The piece pretends to respect both sides, but it includes such demands as, “the borders between the two states will follow the 1967 armistice lines.” The following quotes about the 1967 border were on Wikipedia:
Prime Minister Golda Meir said the pre-1967 borders were so dangerous that it "would be treasonable" for an Israeli leader to accept them (New York Times, December 23, 1969).
The Foreign Minister Abba Eban said the pre-1967 borders have "a memory of Auschwitz" (Der Spiegel, November 5, 1969).
Prime Minister Menachem Begin described a proposal for a retreat to the pre-1967 borders as "national suicide for Israel."
Nevertheless, over the past 40 years, Israel has slowly been unilaterally retreating to the 1967 borders in Sinai, Gaza, Jordan, and Lebanon—with little to show for it in return from the Palestinian side.

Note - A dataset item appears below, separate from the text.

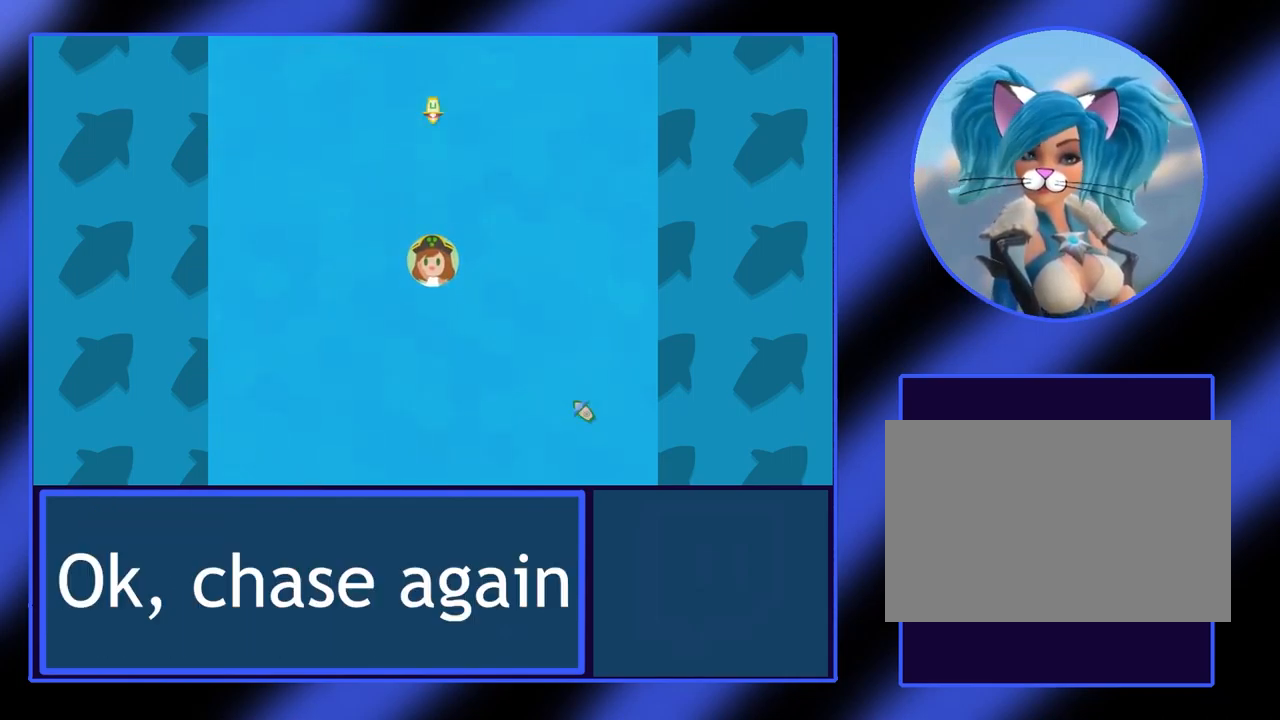
{"keys": [], "events": []}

Another of Mr Kelman’s principles is: “An end to the occupation and to the conflict.” The word “occupation” is what enemies of Israel use to describe the Israeli presence in lands taken when they defeated the aggressive Arab armies in the 1967 war. As for “conflict,” this is the sole reference to the decades of terrorist attacks on Israel. Cessation of suicide bombings and rocket attack was a prerequisite for discussion under the Bush Roadmap.

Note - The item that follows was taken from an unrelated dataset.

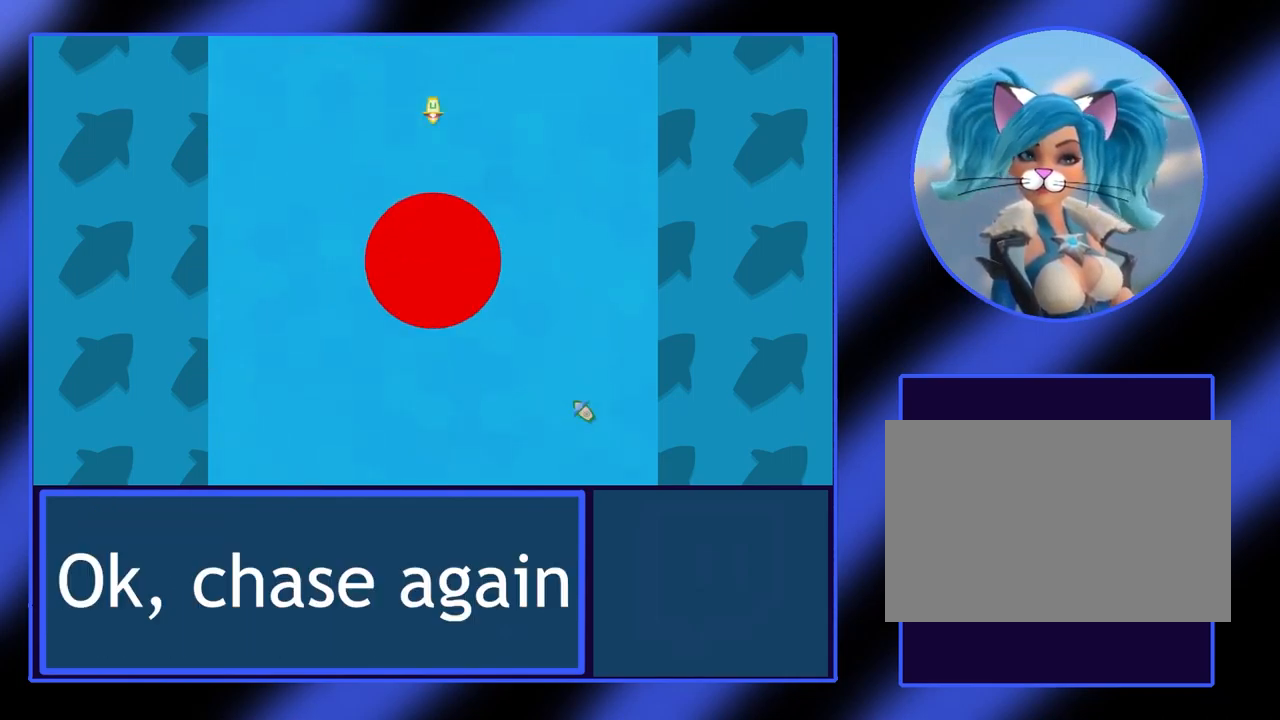
{"keys": [], "events": []}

Kelman’s principles also include a divided Jerusalem and Israel’s recognizing the right of return for Palestinian “refugees”—both unacceptable to Israel. Kelman does concede that “Only a limited number, however, will return to Israel proper, in order to allow Israel to maintain its character as a Jewish-majority state.” Once an international agreement acknowledges that Palestinians in the countries surrounding Israel have the right to “return” to Israel, however, Israel will be in the position of turning away poor refugees—certainly cause for a new Intifada.